40 years ago, a gay couple applied for a marriage license. She approved it.

In June, the U.S. Supreme Court made history when it ruled that gay and lesbian couples should be allowed to marry.

Ever since, getting married has been as simple as heading on down to the local county clerk's office, filling out a bit of paperwork, and picking up your license — or rather, that's how it's supposed to be.

However, as recently as this week, more than two months after the ruling, a Kentucky county clerk has been denying couples marriage licenses on the grounds that it goes against her personal religious beliefs. Even after being rebuked once again by the Supreme Court, she kept fighting on.


It seems like folks like her might be giving clerks a bad name. So instead, let's focus on one of LGBTQ history's unsung heroes: former Boulder County Clerk Clela Rorex.

All photos from Independent Lens.

In 1975, Rorex was serving as the Boulder County clerk when two men asked about applying for a marriage license.

Rorex was just three months into her term as clerk, but she was about to make a judgment call that would ring throughout history.

In 2014, Rorex stopped by StoryCorps to explain her response to the then unusual request.

"The couple came in; they asked for a marriage license. It's the first time I met openly gay people. I said, 'I don't know if I can do this.' At that point, I went to the district attorney, and he said the Colorado marriage code did not specify that marriage had to be between a man and a woman. And therefore I did it."

After issuing that license (and licenses for five other same-sex couples), Rorex faced intense backlash.

As it turns out, the idea of gay folks having the same rights as their straight counterparts didn't fare too well 40 years ago. Shocking, I know.

Her decision to issue a marriage license to the couple got national attention and was featured in the The New York Times.

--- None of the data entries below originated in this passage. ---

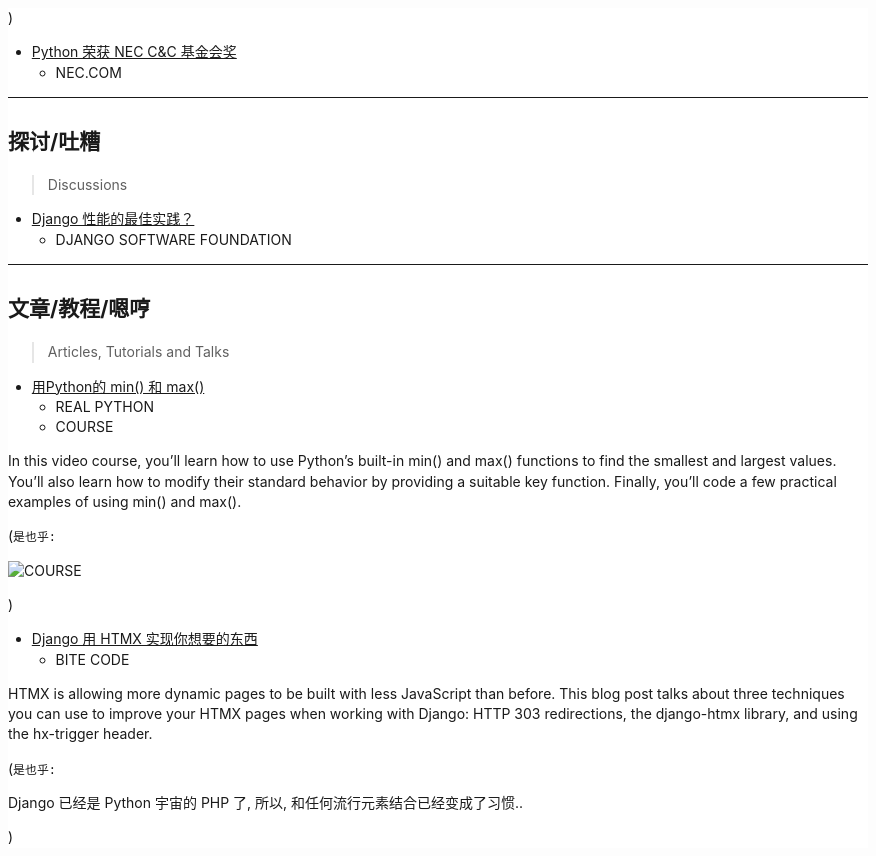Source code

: )



- [Python 荣获 NEC C&C 基金会奖](https://pycoders.com/link/11644/web)
    + NEC.COM





-----------------------------------------
## 探讨/吐糟
> Discussions




- [Django 性能的最佳实践？](https://pycoders.com/link/11625/web)
    + DJANGO SOFTWARE FOUNDATION





-----------------------------------------
## 文章/教程/嗯哼 
> Articles, Tutorials and Talks



- [用Python的 min() 和 max()](https://pycoders.com/link/11653/web)
    + REAL PYTHON 
    + COURSE

In this video course, you’ll learn how to use Python’s built-in min() and max() functions to find the smallest and largest values. You’ll also learn how to modify their standard behavior by providing a suitable key function. Finally, you’ll code a few practical examples of using min() and max().


(`是也乎:`


![COURSE](https://ipic.zoomquiet.top/2023-10-18-zshot%202023-10-18%2010.42.31.jpg)

)


- [Django 用 HTMX 实现你想要的东西](https://pycoders.com/link/11624/web)
    + BITE CODE

HTMX is allowing more dynamic pages to be built with less JavaScript than before. This blog post talks about three techniques you can use to improve your HTMX pages when working with Django: HTTP 303 redirections, the django-htmx library, and using the hx-trigger header.


(`是也乎:`


Django 已经是 Python 宇宙的 PHP 了, 所以, 和任何流行元素结合已经变成了习惯..

)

Rorex received angry letters, newspapers printed harsh articles about her, and people even harassed her family.

"I honestly did not anticipate the degree of hate," says Rorex. "It was threats — people needed to kill me for doing this and that kind of stuff. And I had entire church congregations writing me that it would be Sodom and Gomorrah in the area."

"Thank goodness I made that decision because it would be so hard for me to look myself in the mirror today if I had not made the decision then." — Clela Rorex

Keep in mind that this was the type of treatment a straight woman was receiving simply for following the law to its letter. It's scary — though not entirely surprising — that newspapers seemed content to print things like "the penalty for homosexual acts is death" in its letters to the editor.

Ultimately, and unfortunately, Colorado's attorney general voided the six same-sex marriages.

Even so, there's something to be said about being on the right side of history. Rorex didn't finish her term as clerk, and the marriages ultimately weren't valid in the eyes of the law, but generations to come would prove her right.

"I just was this young woman in this place at this point in time," she says. "And thank goodness I made that decision because it would be so hard for me to look myself in the mirror today if I had not made the decision then."